(Records from a data collection)
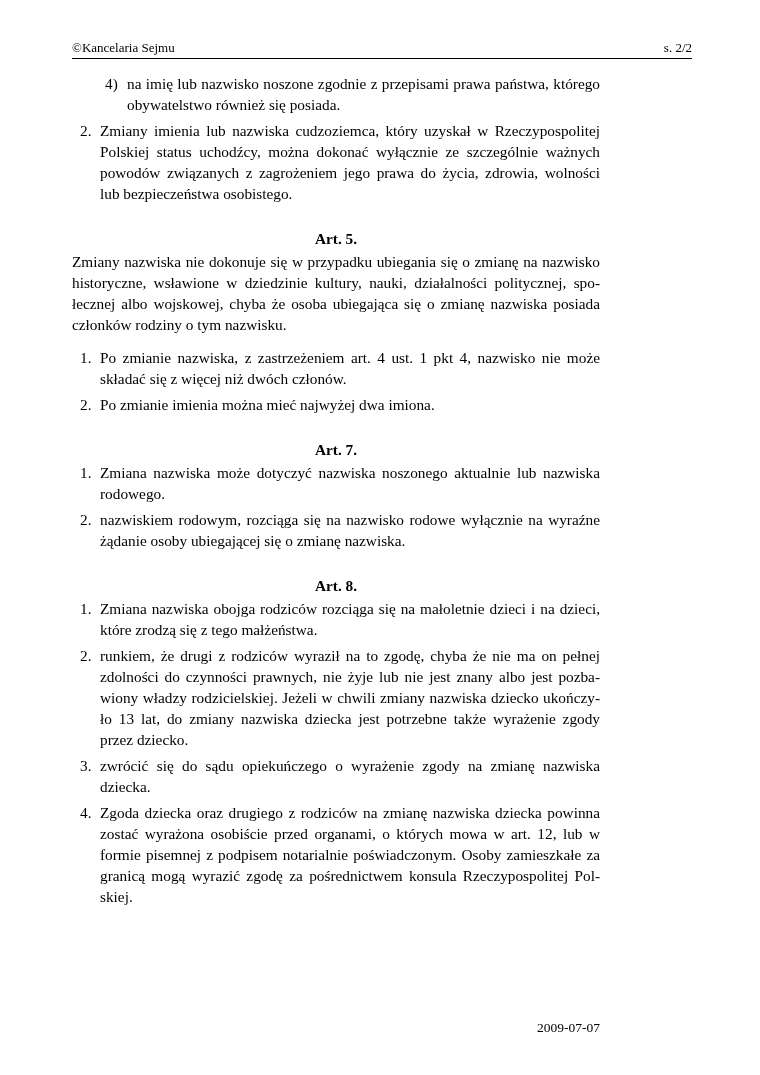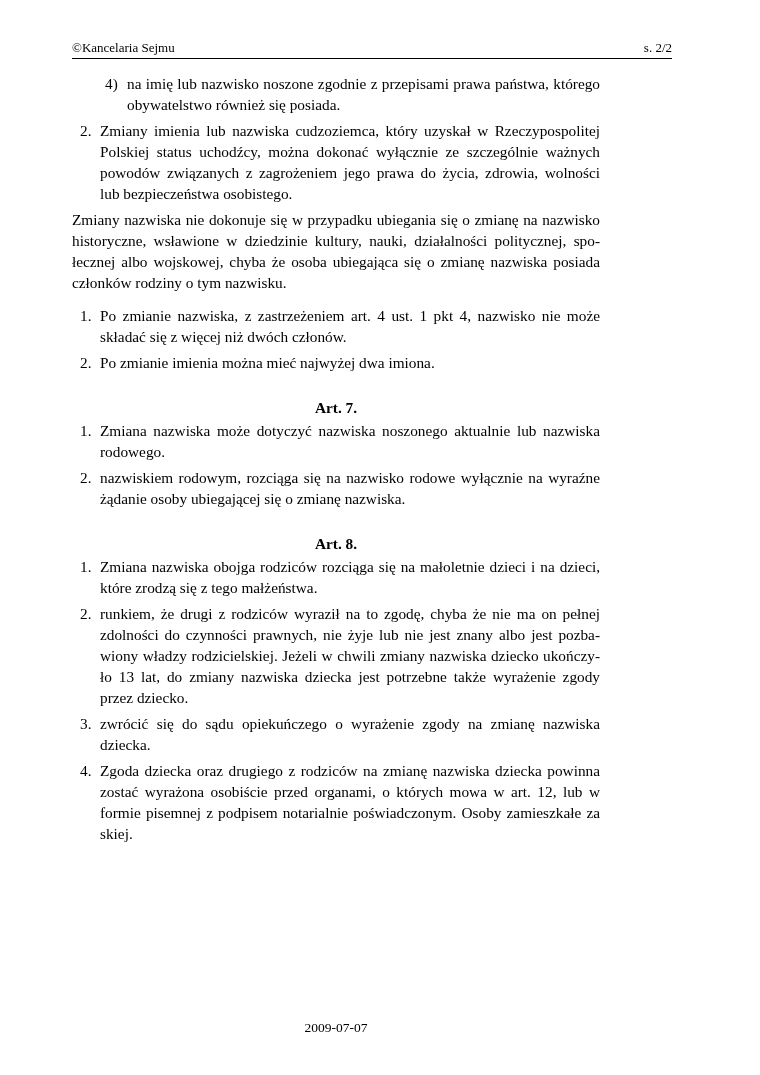--- a/index.html
+++ b/index.html
@@ -8,21 +8,21 @@
     background: #ffffff;
     color: #000000;
     font-family: "Liberation Serif", serif;
     position: relative;
     overflow: hidden;
   }
 
   
   .page-header {
     position: absolute;
-    top: 41px; left: 72px; right: 88px;
+    top: 41px; left: 72px; right: 68px;
     font-size: 13px;
     line-height: 14px;
   }
   .header-row {
     display: flex;
     justify-content: space-between;
     padding-bottom: 3px;
   }
   .header-rule {
     border-top: 1px solid #000;
@@ -52,21 +52,21 @@
   .list-item { position: relative; padding-left: 28px; margin-bottom: 5px; }
   .list-item .marker { position: absolute; left: 8px; top: 0; }
   .list-item.sub { padding-left: 55px; }
   .list-item.sub .marker { left: 33px; }
 
   
   .page-footer {
     position: absolute;
     top: 1020px; left: 72px;
     width: 528px;
-    text-align: center;
+    text-align: right;
     font-size: 13.5px;
     line-height: 16px;
   }
 </style>
 </head>
 <body>
 
 <header class="page-header">
   <div class="header-row">
     <span>©Kancelaria Sejmu</span>
@@ -85,20 +85,21 @@
     </div>
     <div class="list-item">
       <span class="marker">2.</span>
       <div class="item-text">
         <div class="tline">Zmiany imienia lub nazwiska cudzoziemca, który uzyskał w Rzeczypospolitej</div>
         <div class="tline">Polskiej status uchodźcy, można dokonać wyłącznie ze szczególnie ważnych</div>
         <div class="tline">powodów związanych z zagrożeniem jego prawa do życia, zdrowia, wolności</div>
         <div class="tline last">lub bezpieczeństwa osobistego.</div>
       </div>
     </div>
+    <div class="art-heading">Art. 5.</div>
     <div class="paragraph">
       <div class="tline">Zmiany nazwiska nie dokonuje się w przypadku ubiegania się o zmianę na nazwisko</div>
       <div class="tline">historyczne, wsławione w dziedzinie kultury, nauki, działalności politycznej, spo-</div>
       <div class="tline">łecznej albo wojskowej, chyba że osoba ubiegająca się o zmianę nazwiska posiada</div>
       <div class="tline last">członków rodziny o tym nazwisku.</div>
     </div>
     <div class="list-item">
       <span class="marker">1.</span>
       <div class="item-text">
         <div class="tline">Po zmianie nazwiska, z zastrzeżeniem art. 4 ust. 1 pkt 4, nazwisko nie może</div>
@@ -150,20 +151,21 @@
         <div class="tline">zwrócić się do sądu opiekuńczego o wyrażenie zgody na zmianę nazwiska</div>
         <div class="tline last">dziecka.</div>
       </div>
     </div>
     <div class="list-item">
       <span class="marker">4.</span>
       <div class="item-text">
         <div class="tline">Zgoda dziecka oraz drugiego z rodziców na zmianę nazwiska dziecka powinna</div>
         <div class="tline">zostać wyrażona osobiście przed organami, o których mowa w art. 12, lub w</div>
         <div class="tline">formie pisemnej z podpisem notarialnie poświadczonym. Osoby zamieszkałe za</div>
+        <div class="tline">granicą mogą wyrazić zgodę za pośrednictwem konsula Rzeczypospolitej Pol-</div>
         <div class="tline last">skiej.</div>
       </div>
     </div>
   </main>
 
 <footer class="page-footer">
   <span>2009-07-07</span>
 </footer>
 
 </body></html>

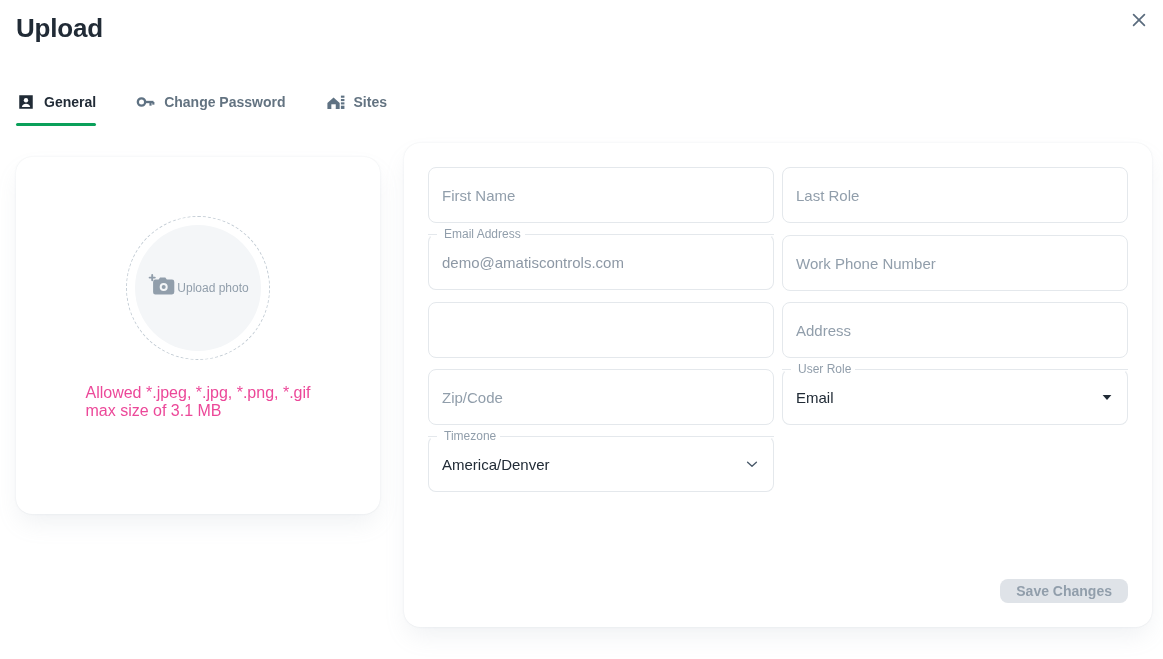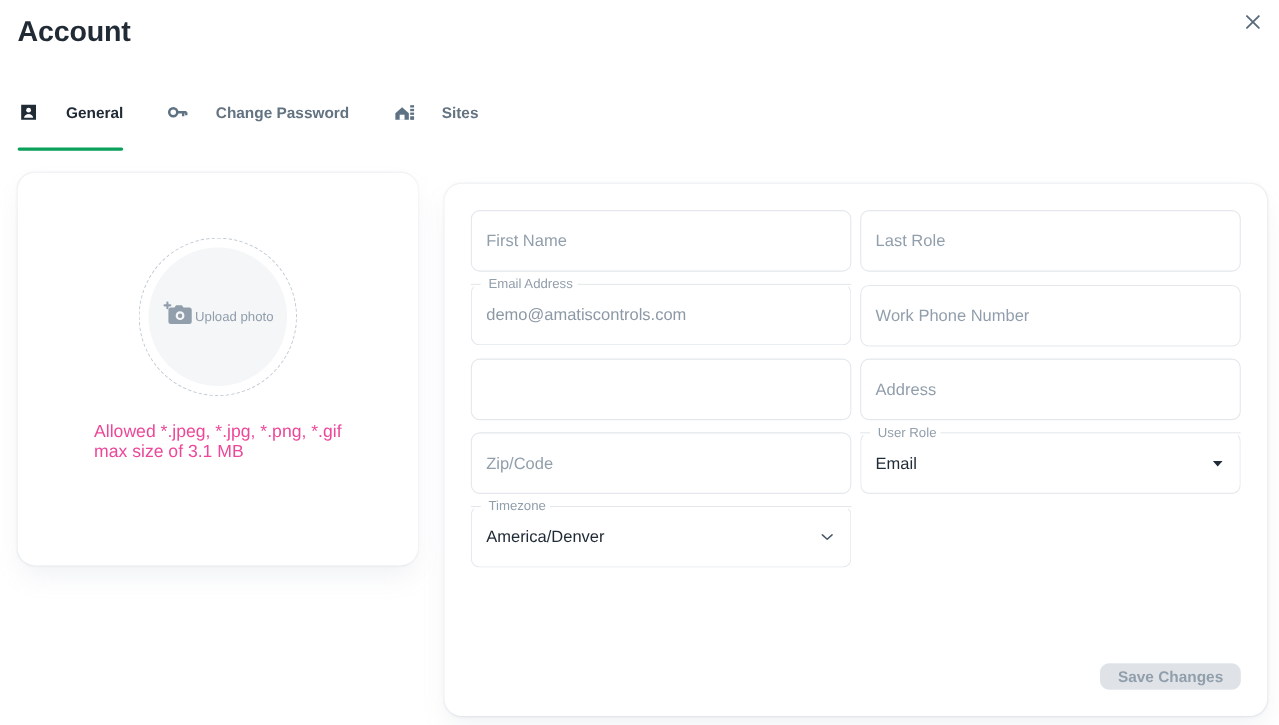--- a/index.html
+++ b/index.html
@@ -25,42 +25,42 @@
     border-radius: 50%; cursor: pointer; background: transparent;
   }
   .close-btn svg { display:block; }
 
   
   .tabs {
     position: absolute; left: 16px; top: 92px;
     display: flex; align-items: flex-end; gap: 0;
   }
   .tab {
-    display: flex; align-items: center; gap: 24px;
-    padding: 0 0 25px 0; margin-right: 40px;
+    display: flex; align-items: center; gap: 8px;
+    padding: 0 0 14px 0; margin-right: 40px;
     cursor: pointer; position: relative;
     font-size: 14px; font-weight: bold;
     color: #637381;
   }
   .tab.active { color: #212b36; }
   .tab .tab-underline {
     position: absolute; left: 0; right: 0; bottom: 0;
     height: 3px; border-radius: 2px; background: #0aa05a;
   }
   .tab .ico { display:flex; align-items:center; justify-content:center; width:20px; height:20px; }
   .tab .ico svg { display:block; }
 
   
   .card {
     position: absolute; background: #ffffff;
     border-radius: 16px;
     box-shadow: 0 0 2px 0 rgba(145,158,171,0.22), 0 12px 24px -4px rgba(145,158,171,0.14);
   }
   #photo-card { left: 16px; top: 157px; width: 364px; height: 357px; }
-  #form-card  { left: 404px; top: 167px; width: 748px; height: 484px; }
+  #form-card  { left: 404px; top: 143px; width: 748px; height: 484px; }
 
   
   .upload-wrap {
     position: absolute; left: 0; right: 0; top: 59px;
     display: flex; flex-direction: column; align-items: center;
   }
   .upload-dash {
     width: 144px; height: 144px; border-radius: 50%;
     border: 1px dashed #c4cdd5;
     padding: 8px; cursor: pointer;
@@ -143,21 +143,21 @@
     font-size: 14px; font-weight: bold;
     display: flex; align-items: center; justify-content: center;
     cursor: default;
   }
 </style>
 </head>
 <body>
 
 <div class="page">
 
-  <div class="page-title">Account</div>
+  <div class="page-title">Upload</div>
 
   <div class="close-btn">
     <svg width="18" height="18" viewBox="0 0 18 18" aria-hidden="true">
       <path d="M3.6 3.6 L14.4 14.4 M14.4 3.6 L3.6 14.4" stroke="#5a6b7d" stroke-width="1.7" stroke-linecap="round"></path>
     </svg>
   </div>
 
   <div class="tabs">
 
     <div class="tab active">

• [What you will do]: The records above should be duplicated exactly, with none of their pictures kept.

• [Solution to this problem]:
--- a/index.html
+++ b/index.html
@@ -8,21 +8,21 @@
     background: #ffffff;
     color: #000000;
     font-family: "Liberation Serif", serif;
     position: relative;
     overflow: hidden;
   }
 
   
   .page-header {
     position: absolute;
-    top: 41px; left: 72px; right: 88px;
+    top: 41px; left: 72px; right: 68px;
     font-size: 13px;
     line-height: 14px;
   }
   .header-row {
     display: flex;
     justify-content: space-between;
     padding-bottom: 3px;
   }
   .header-rule {
     border-top: 1px solid #000;
@@ -52,21 +52,21 @@
   .list-item { position: relative; padding-left: 28px; margin-bottom: 5px; }
   .list-item .marker { position: absolute; left: 8px; top: 0; }
   .list-item.sub { padding-left: 55px; }
   .list-item.sub .marker { left: 33px; }
 
   
   .page-footer {
     position: absolute;
     top: 1020px; left: 72px;
     width: 528px;
-    text-align: center;
+    text-align: right;
     font-size: 13.5px;
     line-height: 16px;
   }
 </style>
 </head>
 <body>
 
 <header class="page-header">
   <div class="header-row">
     <span>©Kancelaria Sejmu</span>
@@ -85,20 +85,21 @@
     </div>
     <div class="list-item">
       <span class="marker">2.</span>
       <div class="item-text">
         <div class="tline">Zmiany imienia lub nazwiska cudzoziemca, który uzyskał w Rzeczypospolitej</div>
         <div class="tline">Polskiej status uchodźcy, można dokonać wyłącznie ze szczególnie ważnych</div>
         <div class="tline">powodów związanych z zagrożeniem jego prawa do życia, zdrowia, wolności</div>
         <div class="tline last">lub bezpieczeństwa osobistego.</div>
       </div>
     </div>
+    <div class="art-heading">Art. 5.</div>
     <div class="paragraph">
       <div class="tline">Zmiany nazwiska nie dokonuje się w przypadku ubiegania się o zmianę na nazwisko</div>
       <div class="tline">historyczne, wsławione w dziedzinie kultury, nauki, działalności politycznej, spo-</div>
       <div class="tline">łecznej albo wojskowej, chyba że osoba ubiegająca się o zmianę nazwiska posiada</div>
       <div class="tline last">członków rodziny o tym nazwisku.</div>
     </div>
     <div class="list-item">
       <span class="marker">1.</span>
       <div class="item-text">
         <div class="tline">Po zmianie nazwiska, z zastrzeżeniem art. 4 ust. 1 pkt 4, nazwisko nie może</div>
@@ -150,20 +151,21 @@
         <div class="tline">zwrócić się do sądu opiekuńczego o wyrażenie zgody na zmianę nazwiska</div>
         <div class="tline last">dziecka.</div>
       </div>
     </div>
     <div class="list-item">
       <span class="marker">4.</span>
       <div class="item-text">
         <div class="tline">Zgoda dziecka oraz drugiego z rodziców na zmianę nazwiska dziecka powinna</div>
         <div class="tline">zostać wyrażona osobiście przed organami, o których mowa w art. 12, lub w</div>
         <div class="tline">formie pisemnej z podpisem notarialnie poświadczonym. Osoby zamieszkałe za</div>
+        <div class="tline">granicą mogą wyrazić zgodę za pośrednictwem konsula Rzeczypospolitej Pol-</div>
         <div class="tline last">skiej.</div>
       </div>
     </div>
   </main>
 
 <footer class="page-footer">
   <span>2009-07-07</span>
 </footer>
 
 </body></html>

--- a/index.html
+++ b/index.html
@@ -25,42 +25,42 @@
     border-radius: 50%; cursor: pointer; background: transparent;
   }
   .close-btn svg { display:block; }
 
   
   .tabs {
     position: absolute; left: 16px; top: 92px;
     display: flex; align-items: flex-end; gap: 0;
   }
   .tab {
-    display: flex; align-items: center; gap: 24px;
-    padding: 0 0 25px 0; margin-right: 40px;
+    display: flex; align-items: center; gap: 8px;
+    padding: 0 0 14px 0; margin-right: 40px;
     cursor: pointer; position: relative;
     font-size: 14px; font-weight: bold;
     color: #637381;
   }
   .tab.active { color: #212b36; }
   .tab .tab-underline {
     position: absolute; left: 0; right: 0; bottom: 0;
     height: 3px; border-radius: 2px; background: #0aa05a;
   }
   .tab .ico { display:flex; align-items:center; justify-content:center; width:20px; height:20px; }
   .tab .ico svg { display:block; }
 
   
   .card {
     position: absolute; background: #ffffff;
     border-radius: 16px;
     box-shadow: 0 0 2px 0 rgba(145,158,171,0.22), 0 12px 24px -4px rgba(145,158,171,0.14);
   }
   #photo-card { left: 16px; top: 157px; width: 364px; height: 357px; }
-  #form-card  { left: 404px; top: 167px; width: 748px; height: 484px; }
+  #form-card  { left: 404px; top: 143px; width: 748px; height: 484px; }
 
   
   .upload-wrap {
     position: absolute; left: 0; right: 0; top: 59px;
     display: flex; flex-direction: column; align-items: center;
   }
   .upload-dash {
     width: 144px; height: 144px; border-radius: 50%;
     border: 1px dashed #c4cdd5;
     padding: 8px; cursor: pointer;
@@ -143,21 +143,21 @@
     font-size: 14px; font-weight: bold;
     display: flex; align-items: center; justify-content: center;
     cursor: default;
   }
 </style>
 </head>
 <body>
 
 <div class="page">
 
-  <div class="page-title">Account</div>
+  <div class="page-title">Upload</div>
 
   <div class="close-btn">
     <svg width="18" height="18" viewBox="0 0 18 18" aria-hidden="true">
       <path d="M3.6 3.6 L14.4 14.4 M14.4 3.6 L3.6 14.4" stroke="#5a6b7d" stroke-width="1.7" stroke-linecap="round"></path>
     </svg>
   </div>
 
   <div class="tabs">
 
     <div class="tab active">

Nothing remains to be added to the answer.